───── Texto apresentado
Dublagem: um universo traduzido

"As pessoas apreciariam mais as dublagens se conseguissem vê-la como uma arte em vez de ficar comparando com o áudio original"
domingo, 07 de junho de 2015
por Jornal A Voz da Serra
Estudante de psicologia, o friburguense Judson Coelho é viciado em café, literatura e quadrinhos e apaixonado por dublagem (Arquivo pessoal)
Estudante de psicologia, o friburguense Judson Coelho é viciado em café, literatura e quadrinhos e apaixonado por dublagem (Arquivo pessoal)
Judson Coelho é friburguense, tem 22 anos, estuda psicologia e é “filósofo nas horas vagas”. Ainda escreve, com brilho, resenhas literárias, e só não é um assíduo colaborador do Light por absoluta falta de tempo. Ele trabalha com acompanhamento terapêutico e é viciado em café, literatura e quadrinhos. E, ainda por cima, olha só que curioso, é “especialista” em dublagem. Dispensável dizer mais. Até porque, ele se revela através de suas respostas. Confira.
──────────
───── Bloco de dados
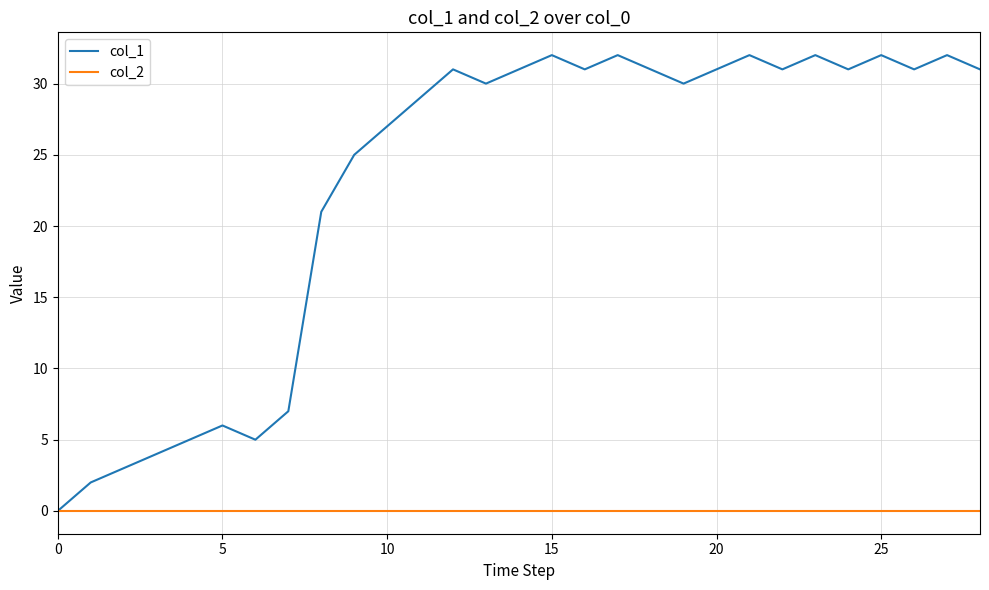

What are all the series names shown in the legend?

col_1, col_2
──────────
# Atividades propostas:
**A)** Reescreva em forma de lista o parágrafo da matéria sobre dublagem que começa com “Judson Coelho é friburguense”, preservando as informações principais.
**B)** Retome a matéria sobre dublagem a partir do ponto em que ela termina.

# Respostas das atividades:
**A)**
- Judson Coelho é friburguense e tem 22 anos.
- Estuda psicologia e é “filósofo nas horas vagas”.
- Escreve resenhas literárias. Só não é colaborador assíduo do Light por falta de tempo.
- Trabalha com acompanhamento terapêutico.
- É viciado em café, literatura e quadrinhos.
- É “especialista” em dublagem.
- Ele se revela por meio de suas respostas, que o leitor pode conferir.

**B)**
Dublagem é uma atuação e, mais do que isso, atuação sobre atuação
Light - Você prefere assistir um filme no idioma original ou dublado? E por quê?
Judson Coelho - Gosto de assistir ambas as versões sempre que possível. A principal, para apreciar a obra original, sentir a emoção dos atores envolvidos, seu comprometimento, etc. E a versão dublada, para perceber as diferenças, o que há de melhor ou pior (há dublagens melhores que o original), me permitindo observar outros detalhes e sutilezas, como as expressões dos atores, os detalhes do cenário ou vestimenta, e assistir ao filme de modo mais despreocupado.

O fato do dublador não ser ator compromete o resultado da dublagem?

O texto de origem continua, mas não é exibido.